The center hosts numerous alumni events, where students have the opportunity to speak with deans and professors from SU’s schools and colleges or even men’s basketball head coach Jim Boeheim.

‘It’s more important here because you’re so far away,’ Adler said of alumni events. ‘And it’s so fun to stay in touch with other Syracuse people.’

But what really excites Adler is helping out the students who find themselves in Los Angeles.

Most are television, radio and film or drama majors, but it is not limited to that.

‘The schools and colleges grads are coming from are as varied as the jobs they are receiving,’ she said.

Adler and the SULA team assist SU transplants in all areas. They help them network with SU alumni and set up events and classes where they can mingle with fellow L.A. newbies. Adler even hosted three SU students in her home this past summer.

‘I think it’s really important to help people get started,’ she said, ‘especially with it being so far from Syracuse.’

In June, SULA worked with the Southern California Orange alumni club to host Soft Landing, where transplants can meet others with SU connections in Los Angeles for the summer or on a permanent basis. There will also be opportunities to network with alumni.

The event features an alumni panel discussion as well as information on how to find housing. Additionally, representatives from SU Alumni Relations and Career Services attended to help students with job hunting.

‘It was very helpful,’ Reitman, who lived with Adler for the summer, said of the event. ‘It could be very comforting for someone who was going to move out there.’

SU senior and Los Angeles native Gavin Jones knows Southern California like the back of his hand, and through events like Soft Landing, SULA helped him meet students new to the area and share tips and secrets about his hometown.

‘It feels good to give back because I’ve been in their shoes,’ said Jones, who said he was timid at first about attending college so far away from home. ‘It’s also been a great way to meet new people moving out here.’

Jones said he likes to help Adler at events, especially since she helped him secure several internships. He worked on a PBS documentary, served as a production assistant for the 79th Academy Awards and spent the summer interning at Laura Ziskin Productions, which produced all three Spider-Man movies.

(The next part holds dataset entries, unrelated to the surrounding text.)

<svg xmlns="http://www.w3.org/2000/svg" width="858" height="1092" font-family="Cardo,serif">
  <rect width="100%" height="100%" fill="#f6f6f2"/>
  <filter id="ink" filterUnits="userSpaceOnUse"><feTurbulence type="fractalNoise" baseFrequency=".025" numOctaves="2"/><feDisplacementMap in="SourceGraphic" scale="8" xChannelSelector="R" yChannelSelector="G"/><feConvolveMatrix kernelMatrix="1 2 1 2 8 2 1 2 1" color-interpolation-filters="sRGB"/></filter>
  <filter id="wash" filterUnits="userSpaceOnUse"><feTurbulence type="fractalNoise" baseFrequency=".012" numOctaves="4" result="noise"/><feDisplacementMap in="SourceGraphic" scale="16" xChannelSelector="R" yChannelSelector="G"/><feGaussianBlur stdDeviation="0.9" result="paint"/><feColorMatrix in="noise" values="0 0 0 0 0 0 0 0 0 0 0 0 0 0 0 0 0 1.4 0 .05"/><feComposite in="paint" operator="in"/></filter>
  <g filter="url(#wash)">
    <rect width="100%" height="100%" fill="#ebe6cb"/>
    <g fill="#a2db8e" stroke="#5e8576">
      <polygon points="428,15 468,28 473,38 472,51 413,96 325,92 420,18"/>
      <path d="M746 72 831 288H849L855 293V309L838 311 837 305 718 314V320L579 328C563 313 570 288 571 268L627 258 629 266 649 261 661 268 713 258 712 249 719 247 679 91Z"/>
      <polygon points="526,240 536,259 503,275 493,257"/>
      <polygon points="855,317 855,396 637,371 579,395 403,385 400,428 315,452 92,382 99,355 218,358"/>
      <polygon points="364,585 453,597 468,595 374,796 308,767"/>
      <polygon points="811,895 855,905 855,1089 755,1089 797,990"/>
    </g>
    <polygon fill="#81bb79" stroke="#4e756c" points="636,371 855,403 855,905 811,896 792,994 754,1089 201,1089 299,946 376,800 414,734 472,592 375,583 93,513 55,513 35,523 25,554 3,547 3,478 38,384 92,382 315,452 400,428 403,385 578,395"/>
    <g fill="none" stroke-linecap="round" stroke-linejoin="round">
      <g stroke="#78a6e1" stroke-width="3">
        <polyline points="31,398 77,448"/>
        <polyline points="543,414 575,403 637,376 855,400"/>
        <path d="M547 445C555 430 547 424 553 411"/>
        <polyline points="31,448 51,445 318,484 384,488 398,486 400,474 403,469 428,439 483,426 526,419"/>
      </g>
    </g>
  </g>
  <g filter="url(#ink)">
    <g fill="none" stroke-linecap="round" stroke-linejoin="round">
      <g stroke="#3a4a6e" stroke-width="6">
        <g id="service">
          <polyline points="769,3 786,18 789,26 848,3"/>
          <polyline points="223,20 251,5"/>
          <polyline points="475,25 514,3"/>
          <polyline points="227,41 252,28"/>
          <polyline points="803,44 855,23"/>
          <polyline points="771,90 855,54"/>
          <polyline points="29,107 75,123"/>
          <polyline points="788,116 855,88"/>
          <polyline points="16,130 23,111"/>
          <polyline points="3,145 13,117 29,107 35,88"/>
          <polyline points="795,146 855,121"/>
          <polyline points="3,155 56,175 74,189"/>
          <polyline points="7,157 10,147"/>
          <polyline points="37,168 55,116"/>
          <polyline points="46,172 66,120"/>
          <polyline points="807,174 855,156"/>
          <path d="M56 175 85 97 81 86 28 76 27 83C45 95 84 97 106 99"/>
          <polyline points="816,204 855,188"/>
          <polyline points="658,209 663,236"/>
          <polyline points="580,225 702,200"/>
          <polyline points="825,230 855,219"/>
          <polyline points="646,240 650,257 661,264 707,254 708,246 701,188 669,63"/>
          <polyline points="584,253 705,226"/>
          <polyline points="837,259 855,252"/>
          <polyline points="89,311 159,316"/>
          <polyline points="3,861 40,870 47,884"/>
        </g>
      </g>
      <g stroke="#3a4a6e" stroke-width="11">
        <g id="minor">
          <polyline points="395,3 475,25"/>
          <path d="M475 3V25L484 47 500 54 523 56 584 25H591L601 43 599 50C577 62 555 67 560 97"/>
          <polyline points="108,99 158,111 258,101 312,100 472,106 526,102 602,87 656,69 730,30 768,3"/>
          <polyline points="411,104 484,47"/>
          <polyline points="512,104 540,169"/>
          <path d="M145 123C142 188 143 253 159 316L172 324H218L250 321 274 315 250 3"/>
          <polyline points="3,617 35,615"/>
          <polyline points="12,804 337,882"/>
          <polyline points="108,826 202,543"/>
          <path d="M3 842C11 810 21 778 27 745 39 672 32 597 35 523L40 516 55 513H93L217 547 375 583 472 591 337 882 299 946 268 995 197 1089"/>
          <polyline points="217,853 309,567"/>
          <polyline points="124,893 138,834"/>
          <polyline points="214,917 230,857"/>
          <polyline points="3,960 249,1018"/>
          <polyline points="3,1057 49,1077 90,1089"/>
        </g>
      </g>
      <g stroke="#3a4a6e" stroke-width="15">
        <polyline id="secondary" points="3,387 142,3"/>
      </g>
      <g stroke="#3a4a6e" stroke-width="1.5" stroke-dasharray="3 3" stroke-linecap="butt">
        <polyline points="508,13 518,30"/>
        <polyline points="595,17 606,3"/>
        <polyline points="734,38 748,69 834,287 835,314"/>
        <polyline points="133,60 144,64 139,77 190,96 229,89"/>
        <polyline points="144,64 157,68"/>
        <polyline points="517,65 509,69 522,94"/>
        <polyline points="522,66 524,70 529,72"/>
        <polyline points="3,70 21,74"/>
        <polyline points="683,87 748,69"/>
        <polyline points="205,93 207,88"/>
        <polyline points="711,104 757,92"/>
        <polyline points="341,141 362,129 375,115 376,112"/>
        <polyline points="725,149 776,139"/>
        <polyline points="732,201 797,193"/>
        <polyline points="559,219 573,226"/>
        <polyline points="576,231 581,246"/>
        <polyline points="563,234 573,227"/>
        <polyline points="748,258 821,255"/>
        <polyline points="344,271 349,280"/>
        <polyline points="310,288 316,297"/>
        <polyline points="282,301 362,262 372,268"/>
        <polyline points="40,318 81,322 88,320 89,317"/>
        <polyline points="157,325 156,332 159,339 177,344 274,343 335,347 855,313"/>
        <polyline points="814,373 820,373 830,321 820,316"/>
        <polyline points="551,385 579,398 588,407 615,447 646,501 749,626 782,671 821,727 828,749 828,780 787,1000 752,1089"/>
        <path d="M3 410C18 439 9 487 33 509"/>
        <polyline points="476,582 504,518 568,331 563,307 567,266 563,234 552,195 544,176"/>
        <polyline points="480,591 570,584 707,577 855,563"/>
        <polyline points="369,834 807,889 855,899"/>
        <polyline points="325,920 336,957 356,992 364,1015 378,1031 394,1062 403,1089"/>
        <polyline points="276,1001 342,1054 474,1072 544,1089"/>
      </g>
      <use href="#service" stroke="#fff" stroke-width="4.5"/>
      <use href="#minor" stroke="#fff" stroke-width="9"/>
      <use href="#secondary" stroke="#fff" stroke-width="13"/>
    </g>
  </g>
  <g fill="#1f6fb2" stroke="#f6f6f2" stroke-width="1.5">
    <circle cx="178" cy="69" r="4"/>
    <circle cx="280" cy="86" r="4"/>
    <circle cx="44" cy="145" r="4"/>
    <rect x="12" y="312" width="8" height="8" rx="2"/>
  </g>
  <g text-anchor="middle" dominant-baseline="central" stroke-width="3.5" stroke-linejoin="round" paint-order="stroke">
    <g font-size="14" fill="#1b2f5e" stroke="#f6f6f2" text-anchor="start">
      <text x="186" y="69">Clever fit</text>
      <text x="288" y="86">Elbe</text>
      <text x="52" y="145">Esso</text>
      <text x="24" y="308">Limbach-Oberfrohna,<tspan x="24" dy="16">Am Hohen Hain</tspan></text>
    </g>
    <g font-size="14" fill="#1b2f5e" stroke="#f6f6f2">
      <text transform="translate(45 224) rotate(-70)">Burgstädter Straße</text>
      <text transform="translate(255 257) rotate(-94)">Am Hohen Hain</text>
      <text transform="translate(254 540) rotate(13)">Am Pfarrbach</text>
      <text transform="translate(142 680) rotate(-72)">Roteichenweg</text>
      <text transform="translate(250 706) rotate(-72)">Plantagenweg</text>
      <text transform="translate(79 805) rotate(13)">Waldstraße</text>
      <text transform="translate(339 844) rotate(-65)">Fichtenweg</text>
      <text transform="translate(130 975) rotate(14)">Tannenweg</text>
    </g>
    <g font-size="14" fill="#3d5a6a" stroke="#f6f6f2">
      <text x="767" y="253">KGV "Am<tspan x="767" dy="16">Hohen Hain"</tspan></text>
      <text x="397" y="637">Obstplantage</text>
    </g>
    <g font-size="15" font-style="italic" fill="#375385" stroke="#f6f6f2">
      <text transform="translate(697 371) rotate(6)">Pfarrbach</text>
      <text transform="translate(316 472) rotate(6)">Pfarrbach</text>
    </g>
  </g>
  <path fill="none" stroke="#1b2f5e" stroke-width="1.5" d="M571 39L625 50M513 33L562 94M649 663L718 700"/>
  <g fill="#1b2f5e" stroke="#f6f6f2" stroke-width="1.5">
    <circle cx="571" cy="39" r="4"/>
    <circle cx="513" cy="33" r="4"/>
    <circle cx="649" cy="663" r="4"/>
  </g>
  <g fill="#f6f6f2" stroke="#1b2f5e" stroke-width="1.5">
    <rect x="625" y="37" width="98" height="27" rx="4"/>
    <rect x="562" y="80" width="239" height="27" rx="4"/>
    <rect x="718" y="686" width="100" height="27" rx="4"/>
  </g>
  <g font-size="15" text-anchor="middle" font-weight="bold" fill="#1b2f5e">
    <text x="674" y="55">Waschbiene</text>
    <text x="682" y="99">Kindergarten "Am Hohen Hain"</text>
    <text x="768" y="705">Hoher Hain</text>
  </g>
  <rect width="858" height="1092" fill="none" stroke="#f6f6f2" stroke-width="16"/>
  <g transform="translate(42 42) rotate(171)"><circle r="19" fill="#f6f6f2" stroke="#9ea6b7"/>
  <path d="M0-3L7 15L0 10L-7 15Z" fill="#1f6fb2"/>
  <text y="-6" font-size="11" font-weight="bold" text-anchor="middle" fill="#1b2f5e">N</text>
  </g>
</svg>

Adler said she loves when she can help SU students land internships or jobs, but she emphasizes that she simply helps students get in contact with alumni.

‘The students do all the work,’ she said.

SULA also helped to coordinate Sorkin Week, an event sponsored by alumnus Aaron Sorkin, creator of NBC’s ‘The West Wing.’ Sorkin Week brings a small group of drama and film students to Los Angeles during the spring semester to attend television and movie studios, meet with industry professionals and attend workshops on auditioning and performing.

Musical theater graduate Alexis Ostrander attended Sorkin Week during her junior year. The experience helped her to secure a summer internship with Sorkin and business partner Thomas Schlamme’s ShoeMoney Productions. She now works there.

‘I think it’s a marvelous program,’ Ostrander said of SULA. ‘I think Syracuse needs to expand upon it and get teachers out here to teach classes.’

So does Adler.

Along with looking for a permanent location for the SULA office, she said she hopes to develop an academic program, where students can take classes and work internships. She compared it to those already available to SU students in New York City and Washington, D.C., as well as through SU Abroad.

‘Maybe instead of going to Europe, students come to Los Angeles instead,’ Adler said.

Many schools and colleges-such as Boston University, Ithaca College and Duke University, among many others-already have semester programs in Los Angeles.

SU really needs to catch up, Ostrander said, pointing out that students from these schools are getting ‘legs up on jobs’ in the competitive entertainment and communications industries.

Ostrander and Reitman both said SULA helps force SU students out of their safety bubbles without leaving them completely on their own. While Reitman decided Los Angeles simply wasn’t the place for her, Ostrander fell in love.

Either way, both said the experience was extremely important and beneficial.

‘I moved out here because of SULA,’ Ostrander said. ‘Otherwise, I would have gone to New York City like everybody else.’